Is there a simpler solution?

#include <tuple>
namespace std{
namespace
{

// Code from boost
// Reciprocal of the golden ratio helps spread entropy
// and handles duplicates.
// See Mike Seymour in magic-numbers-in-boosthash-combine:
// http://stackoverflow.com/questions/4948780

template <class T>
inline void hash_combine(std::size_t& seed, T const& v)
{
seed ^= std::hash<T>()(v) + 0x9e3779b9 + (seed<<6) + (seed>>2);
}

// Recursive template code derived from Matthieu M.
template <class Tuple, size_t Index = std::tuple_size<Tuple>::value - 1>
struct HashValueImpl
{
static void apply(size_t& seed, Tuple const& tuple)
{
HashValueImpl<Tuple, Index-1>::apply(seed, tuple);
hash_combine(seed, std::get<Index>(tuple));
}
};

template <class Tuple>
struct HashValueImpl<Tuple,0>
{
static void apply(size_t& seed, Tuple const& tuple)
{
hash_combine(seed, std::get<0>(tuple));
}
};
}

template <typename ... TT>
struct hash<std::tuple<TT...>>
{
size_t
operator()(std::tuple<TT...> const& tt) const
{
size_t seed = 0;
HashValueImpl<std::tuple<TT...> >::apply(seed, tt);
return seed;
}

};
}

Standard Conformant code

Yakk points out that specialising things in the std namespace is actually undefined behaviour.
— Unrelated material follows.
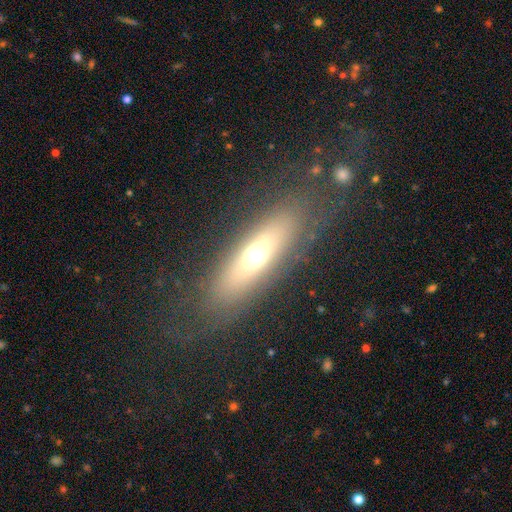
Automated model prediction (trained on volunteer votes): Smooth or featured? smooth (53%)
How rounded? in between (53%)
Merging? none (78%)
If you wish to have a standards conforming solution, then you need to move all of this code into your own namespace and give up any idea of ADL finding the right hash implementation automatically. Instead of :

unordered_set<tuple<double, int> > test_set;

You need:

unordered_set<tuple<double, int>, hash_tuple::hash<tuple<double, int>>> test2;

where hash_tuple is your own namespace rather than std::.
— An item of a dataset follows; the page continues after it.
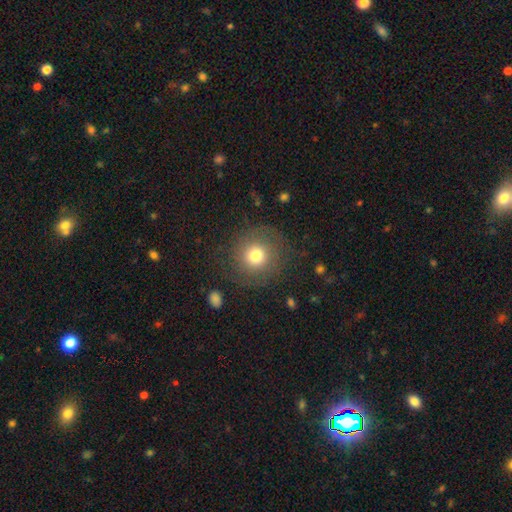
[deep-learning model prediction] The model was most divided on "smooth or featured": smooth: 68%, featured or disk: 20%, star or artifact: 12%. More confident: how rounded — round (91%); merging — none (79%).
To do this, you first have to declare a hash implementation inside the hash_tuple namespace. This will forward all non tuple types to the std::hash:

namespace hash_tuple{

template <typename TT>
struct hash
{
size_t
operator()(TT const& tt) const
{
return std::hash<TT>()(tt);
}
};
}

Make sure that hash_combine calls hash_tuple::hash and not std::hash

namespace hash_tuple{

namespace
{
template <class T>
inline void hash_combine(std::size_t& seed, T const& v)
{
seed ^= hash_tuple::hash<T>()(v) + 0x9e3779b9 + (seed<<6) + (seed>>2);
}
}

Then include all the other previous code but put it inside namespace hash_tuple and not std::

namespace hash_tuple{

namespace
{
// Recursive template code derived from Matthieu M.
template <class Tuple, size_t Index = std::tuple_size<Tuple>::value - 1>
struct HashValueImpl
{
static void apply(size_t& seed, Tuple const& tuple)
{
HashValueImpl<Tuple, Index-1>::apply(seed, tuple);
hash_combine(seed, std::get<Index>(tuple));
}
};

template <class Tuple>
struct HashValueImpl<Tuple,0>
{
static void apply(size_t& seed, Tuple const& tuple)
{
hash_combine(seed, std::get<0>(tuple));
}
};
}

template <typename ... TT>
struct hash<std::tuple<TT...>>
{
size_t
operator()(std::tuple<TT...> const& tt) const
{
size_t seed = 0;
HashValueImpl<std::tuple<TT...> >::apply(seed, tt);
return seed;
}
};

}

Using tuple in unordered_map

The template arguments for an unordered_map looks like this:

template<

class Key,
class T,
class Hash = std::hash<Key>,
class KeyEqual = std::equal_to<Key>,
class Allocator = std::allocator< std::pair<const Key, T> >
> class unordered_map;

std::hash is not specialized for tuples (scroll down to Standard specializations for library types). Therefore you need to provide your own, something like this:

typedef std::tuple<int, char, char> key_t;

struct key_hash : public std::unary_function<key_t, std::size_t>
{
std::size_t operator()(const key_t& k) const
{
return std::get<0>(k) ^ std::get<1>(k) ^ std::get<2>(k);
}
};
// ..snip..
typedef std::unordered_map<const key_t,data,key_hash,key_equal> map_t;
// ^ this is our custom hash

And finally, as Benjamin Lindley answer already addresses, you need to use std::make_tuple:

// d is data
m[std::make_tuple(1, 'a', 'b')] = d;
auto itr = m.find(std::make_tuple(1, 'a', 'b'));

The code was grabbed from Using a std::tuple as key for std::unordered_map and here is the Live Example.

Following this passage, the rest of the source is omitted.